Prefiro morrer de pé
“Prefiro morrer de pé do que viver ajoelhado”, disse o director do Charlie Hebdo, como que a antecipar o fatídico destino.
De pé! Não como um cobarde e muito menos como um traidor. De pé!
Após a sua profetizada morte, logo saíram à rua todos os hipócritas, cobardes, inocentes e idiotas úteis da sociedade a gritar – Eu sou Charlie Hebdo! A pensarem que são Charlie Hebdo.
Não, não são. Gostariam de o ser, porventura, mas não o são. Nunca o serão. Muitos estarão nos antípodas de Charlie Hebdo. Muitos serão responsáveis pela necessidade de um Charlie Hebdo.
Stéphane Charbonnier foi o paradigma da coragem. Deu a vida pela liberdade. Não por uma liberdade patética e anárquica. Deu a vida pela sua liberdade de expressão e pela liberdade dos outros de não concordarem com ela. Teve nas veias o calor do sangue que a transfusão do iluminismo nos legou. Mesmo sabendo que a sua vida corria perigo. E muito poucos dos que se auto-intitularam Charlie Hebdo seriam capazes de o fazer. Palavras leva-as o vento, assim dizia Florbela Espanca. E assim o vento levará todas as pias mensagens de tolerância para com os intolerantes que muitos ímpios lhe atiram de joelhos.
Morreu Stéphane Charbonnier. Um ateu como tantos outros. Um cidadão como tantos outros. Mas diferente de tantos outros. Feriu com o som das palavras, morreu ao eco das espingardas. Morreu às mãos de intolerantes. E há quem tenha o cinismo de o apelidar de intolerante. Ateus inclusive. Porque há ateus que apenas o são para justificar a sua incapacidade de integração na sociedade. Para manifestar o seu desprezo pela sociedade. Tal como os intolerantes que mataram Stéphane Charbonnier.

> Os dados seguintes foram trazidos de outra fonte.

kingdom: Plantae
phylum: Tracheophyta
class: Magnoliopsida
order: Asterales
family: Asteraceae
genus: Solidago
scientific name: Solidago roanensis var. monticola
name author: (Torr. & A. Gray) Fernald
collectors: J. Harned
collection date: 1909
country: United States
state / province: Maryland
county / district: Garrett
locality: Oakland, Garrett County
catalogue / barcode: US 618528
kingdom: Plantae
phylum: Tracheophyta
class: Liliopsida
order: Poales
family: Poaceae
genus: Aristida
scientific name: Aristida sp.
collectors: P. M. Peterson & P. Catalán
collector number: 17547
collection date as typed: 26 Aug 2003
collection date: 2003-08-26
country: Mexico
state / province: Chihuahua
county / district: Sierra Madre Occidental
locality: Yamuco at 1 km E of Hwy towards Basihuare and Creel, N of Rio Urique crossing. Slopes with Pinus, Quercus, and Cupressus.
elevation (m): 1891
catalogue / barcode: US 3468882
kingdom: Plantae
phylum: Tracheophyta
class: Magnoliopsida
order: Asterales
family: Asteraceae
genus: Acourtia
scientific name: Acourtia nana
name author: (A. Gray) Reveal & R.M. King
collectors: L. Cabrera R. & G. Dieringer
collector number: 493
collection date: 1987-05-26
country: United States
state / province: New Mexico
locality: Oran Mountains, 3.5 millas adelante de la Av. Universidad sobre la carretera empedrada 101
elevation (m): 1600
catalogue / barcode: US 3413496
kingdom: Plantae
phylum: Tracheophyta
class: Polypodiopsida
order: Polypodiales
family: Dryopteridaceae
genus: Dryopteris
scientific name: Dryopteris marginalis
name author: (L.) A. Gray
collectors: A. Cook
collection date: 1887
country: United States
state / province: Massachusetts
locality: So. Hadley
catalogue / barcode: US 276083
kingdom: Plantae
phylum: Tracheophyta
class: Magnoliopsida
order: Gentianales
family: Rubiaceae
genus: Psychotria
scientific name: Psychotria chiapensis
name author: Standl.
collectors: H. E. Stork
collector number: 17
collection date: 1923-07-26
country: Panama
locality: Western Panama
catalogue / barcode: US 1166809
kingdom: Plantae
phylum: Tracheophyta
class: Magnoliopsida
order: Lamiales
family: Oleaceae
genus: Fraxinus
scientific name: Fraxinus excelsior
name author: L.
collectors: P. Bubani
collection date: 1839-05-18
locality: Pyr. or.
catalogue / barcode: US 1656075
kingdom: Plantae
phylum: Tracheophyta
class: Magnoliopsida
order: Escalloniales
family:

Morreu Charlie Hebdo. Morreu um jornal. O símbolo máximo da liberdade de expressão. E há cobardes que se dizem Charlie Hebdo. E há fanáticos que apoiam outros fanáticos, que negam outros fanáticos, porque não conseguem admitir que os seus dogmas ideológicos possam estar errados e desadequados da civilização.
Morreu Charlie Hebdo.
Viva Charlie Hebdo!
E quanto aos cobardes… Os cobardes já morreram. De joelhos. Porque os cobardes morrem muitas vezes antes de morrer. E sempre de joelhos.